McCUTCHEON AND THE RIGHT WING'S ONGOING DEMOCRACY DISCOURAGEMENT PROJECT

You and I may think that the Roberts Court's decision in the McCutcheon case to give obscenely rich people yet another way to buy elections is an affront to American values. But if you're a right-winger, it's a necessary bulwark against the biggest inherent risk of democracy: the possibility that citizens will actually vote.

You have to understand that that prospect terrifies the right. Right-wingers think that voters inevitably vote to give themselves the right to be more and more parasitical, until the moment arrives when society itself is unsustainable. Here's a quote that circulated widely on the right -- or, rather, recirculated, because it was already widely known in conservative circles -- back when Mitt Romney was caught saying nasty things about the 47% (things the quote circulators wholeheartedly believed):
“A democracy is always temporary in nature; it simply cannot exist as a permanent form of government. A democracy will continue to exist up until the time that voters discover that they can vote themselves generous gifts from the public treasury. From that moment on, the majority always votes for the candidates who promise the most benefits from the public treasury, with the result that every democracy will finally collapse due to loose fiscal policy...”
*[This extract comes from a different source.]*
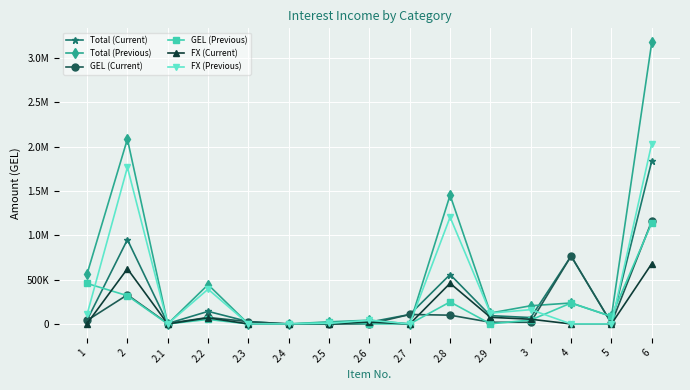

At which category does the chart reach its peak across all series?

6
Alexander Fraser Tytler, Scottish lawyer and writer, 1770
If you believe this -- if you believe that the benefit-receiving, hammock-dwelling rabble just vote to take and take and take, heedless of the imminent collapse of civilization that they're bringing about, then of course you want as much money as possible in the electoral system -- it's a counterweight to the sans-culotte barbarians at the gate. Minimizing the impact of universal suffrage is vitally necessary in order to prevent the have-nots from draining the life out of the nation.

One way of doing this, of course, is by limiting the franchise. The Nation's Ari Berman is one of many people to see a connection between two impulses of this Court:
The Supreme Court's Ideology: More Money, Less Voting

In the past four years, under the leadership of Chief Justice John Roberts, the Supreme Court has made it far easier to buy an election and far harder to vote in one.

First came the Court's 2010 decision in Citizens United v. FEC, which brought us the Super PAC era.

Then came the Court's 2013 decision in Shelby County v. Holder, which gutted the centerpiece of the Voting Rights Act.

Now we have McCutcheon v. FEC, where the Court, in yet another controversial 5-4 opinion written by Roberts, struck down the limits on how much an individual can contribute to candidates, parties and political action committees. So instead of an individual donor being allowed to give $117,000 to campaigns, parties and PACs in an election cycle (the aggregate limit in 2012), they can now give up to $3.5 million....
Elected Republicans limit the franchise as well, of course, via voter ID laws and voter-roll purges.

This is what you do if you think democracy, left unchecked, will ultimately kill America. And that is what the right believes.